◆ TO DO:
1. Answer these questions from the lead scoring article:
(a) What percentage of leads sent to sales are actually qualified?
(b) Under the decay rules, what should be done with points from twelve months ago?
(c) What ROI do benchmarks show with lead scoring?
2. Translate this sentence from the lead scoring article into Spanish: "A pricing page visit is worth more than ten email opens."
3. Quote the part of the lead scoring article that opens with the words containing "- Weight intent" and closes with "on the table.".

◆ GIVEN PASSAGE:
● ● ● ●

B2B Lead Scoring: Build a Model Sales Won't Ignore
Your marketing team sent 200 MQLs to sales last month. Sales booked 11 meetings. The VP of Sales is calling the leads "garbage," and marketing is pointing at open rates as proof the leads are "engaged." Both teams are right, and both are wrong - the lead scoring model between them is broken. Only 27% of leads sent to sales are actually qualified, which means the other 73% are wasting everyone's time.
Scoring leads in B2B isn't complicated. It's just poorly implemented at most companies. Before assigning any points, document your buyer persona and map the buyer journey. The persona tells you who to score highly (fit). The journey tells you which actions signal buying progress (behavior + intent). Without both, you're guessing at weights.
This playbook gives you exact point values, decay rules, SLA tiers, and operational guardrails to build a model your sales team will actually trust.
The System in Five Rules
Here's the entire framework compressed:
- Keep criteria to ~4 pillars. High-conversion companies average four scoring criteria. More complexity doesn't mean more accuracy - it means more maintenance and more drift.
- Weight intent over activity. A pricing page visit is worth more than ten email opens. Visiting a competitor comparison page signals buying mode. An email open signals a pulse.
- Enforce decay rules. Points from six months ago aren't worth what they were. Halve them. Points from twelve months ago? Zero them out.
- Tie scores to SLAs. A score without a response-time SLA is just a number. If a lead hits 80+ and nobody calls for three days, the model isn't the problem.
- Start with clean data. Stale firmographics and bounced emails make every score fiction. Fix the data layer first.
If your sales team ignores MQLs, the model is broken - not the sales team. Let's fix the model.
Why Scoring Leads Matters for Revenue
The ROI gap is stark: benchmarks show 138% ROI with lead scoring versus 78% without. Yet only 44% of organizations use it. That's a massive competitive edge sitting on the table.

● ● ● ●

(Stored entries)
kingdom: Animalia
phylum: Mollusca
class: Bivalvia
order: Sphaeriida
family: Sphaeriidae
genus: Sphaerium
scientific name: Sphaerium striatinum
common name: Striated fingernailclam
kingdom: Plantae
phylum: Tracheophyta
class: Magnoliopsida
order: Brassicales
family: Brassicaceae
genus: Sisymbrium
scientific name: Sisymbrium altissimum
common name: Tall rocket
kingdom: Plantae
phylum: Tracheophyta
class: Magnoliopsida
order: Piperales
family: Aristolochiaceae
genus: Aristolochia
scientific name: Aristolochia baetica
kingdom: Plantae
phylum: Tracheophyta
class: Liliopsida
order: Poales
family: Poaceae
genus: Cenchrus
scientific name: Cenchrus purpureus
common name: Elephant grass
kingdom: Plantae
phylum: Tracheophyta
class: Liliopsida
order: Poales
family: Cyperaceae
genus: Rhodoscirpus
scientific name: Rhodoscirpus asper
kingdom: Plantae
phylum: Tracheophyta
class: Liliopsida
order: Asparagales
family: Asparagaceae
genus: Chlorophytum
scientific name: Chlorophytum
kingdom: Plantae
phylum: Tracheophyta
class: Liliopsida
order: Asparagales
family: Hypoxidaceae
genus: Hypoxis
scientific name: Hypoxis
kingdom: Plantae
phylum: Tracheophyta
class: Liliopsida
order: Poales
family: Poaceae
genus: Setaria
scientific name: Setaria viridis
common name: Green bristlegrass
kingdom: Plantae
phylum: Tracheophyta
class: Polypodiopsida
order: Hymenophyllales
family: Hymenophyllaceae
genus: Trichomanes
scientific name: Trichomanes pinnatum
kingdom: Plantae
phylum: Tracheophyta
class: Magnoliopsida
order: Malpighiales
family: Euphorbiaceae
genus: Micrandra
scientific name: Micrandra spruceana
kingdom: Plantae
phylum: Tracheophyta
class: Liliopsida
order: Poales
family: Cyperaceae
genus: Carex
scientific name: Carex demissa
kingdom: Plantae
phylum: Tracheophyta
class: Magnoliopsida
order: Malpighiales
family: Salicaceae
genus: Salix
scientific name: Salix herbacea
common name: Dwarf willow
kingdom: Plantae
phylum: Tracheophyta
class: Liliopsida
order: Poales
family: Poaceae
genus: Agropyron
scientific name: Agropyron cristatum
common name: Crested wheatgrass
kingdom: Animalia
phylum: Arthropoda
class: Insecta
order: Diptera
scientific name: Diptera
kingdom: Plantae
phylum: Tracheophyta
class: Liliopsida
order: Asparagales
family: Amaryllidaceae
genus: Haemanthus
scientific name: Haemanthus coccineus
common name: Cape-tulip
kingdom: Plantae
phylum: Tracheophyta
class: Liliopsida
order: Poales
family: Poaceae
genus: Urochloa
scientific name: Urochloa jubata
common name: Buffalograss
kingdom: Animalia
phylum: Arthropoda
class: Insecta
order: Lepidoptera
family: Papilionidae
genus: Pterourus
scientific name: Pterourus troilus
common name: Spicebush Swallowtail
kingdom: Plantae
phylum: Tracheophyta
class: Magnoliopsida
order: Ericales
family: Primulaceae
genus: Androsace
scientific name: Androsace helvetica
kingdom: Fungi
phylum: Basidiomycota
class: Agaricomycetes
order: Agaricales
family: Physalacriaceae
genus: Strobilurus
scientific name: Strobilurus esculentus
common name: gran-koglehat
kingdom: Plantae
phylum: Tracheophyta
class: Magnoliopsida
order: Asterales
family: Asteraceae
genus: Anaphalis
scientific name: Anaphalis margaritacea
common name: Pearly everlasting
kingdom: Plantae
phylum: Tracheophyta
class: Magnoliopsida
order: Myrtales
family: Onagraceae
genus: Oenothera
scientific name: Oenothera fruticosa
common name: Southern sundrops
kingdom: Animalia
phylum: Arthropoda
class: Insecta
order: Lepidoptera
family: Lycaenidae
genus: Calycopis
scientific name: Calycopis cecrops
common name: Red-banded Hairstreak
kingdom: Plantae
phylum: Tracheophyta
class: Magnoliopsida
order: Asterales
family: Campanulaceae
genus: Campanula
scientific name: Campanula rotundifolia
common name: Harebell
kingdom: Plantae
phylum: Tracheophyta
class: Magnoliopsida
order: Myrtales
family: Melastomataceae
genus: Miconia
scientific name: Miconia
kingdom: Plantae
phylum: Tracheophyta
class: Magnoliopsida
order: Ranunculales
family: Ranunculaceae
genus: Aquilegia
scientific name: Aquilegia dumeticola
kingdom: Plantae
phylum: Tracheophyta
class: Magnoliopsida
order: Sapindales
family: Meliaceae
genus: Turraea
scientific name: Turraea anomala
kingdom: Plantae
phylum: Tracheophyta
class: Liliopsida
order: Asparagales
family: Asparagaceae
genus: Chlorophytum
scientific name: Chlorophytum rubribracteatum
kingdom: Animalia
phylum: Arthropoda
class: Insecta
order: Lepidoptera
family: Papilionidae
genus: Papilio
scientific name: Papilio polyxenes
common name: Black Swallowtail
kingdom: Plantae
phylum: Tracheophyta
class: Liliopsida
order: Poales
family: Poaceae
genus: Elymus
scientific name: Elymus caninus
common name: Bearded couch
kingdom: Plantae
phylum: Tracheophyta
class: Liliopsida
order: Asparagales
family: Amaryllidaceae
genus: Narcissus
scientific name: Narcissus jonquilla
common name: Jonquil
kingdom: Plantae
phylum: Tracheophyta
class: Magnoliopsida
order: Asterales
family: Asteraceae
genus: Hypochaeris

● ● ● ●

◆ SOLUTIONS:
1.
(a) 27%
(b) Zero them out.
(c) 138%

2. Una visita a la página de precios vale más que diez aperturas de correo electrónico.

3.
- Weight intent over activity. A pricing page visit is worth more than ten email opens. Visiting a competitor comparison page signals buying mode. An email open signals a pulse.
- Enforce decay rules. Points from six months ago aren't worth what they were. Halve them. Points from twelve months ago? Zero them out.
- Tie scores to SLAs. A score without a response-time SLA is just a number. If a lead hits 80+ and nobody calls for three days, the model isn't the problem.
- Start with clean data. Stale firmographics and bounced emails make every score fiction. Fix the data layer first.
If your sales team ignores MQLs, the model is broken - not the sales team. Let's fix the model.
Why Scoring Leads Matters for Revenue
The ROI gap is stark: benchmarks show 138% ROI with lead scoring versus 78% without. Yet only 44% of organizations use it. That's a massive competitive edge sitting on the table.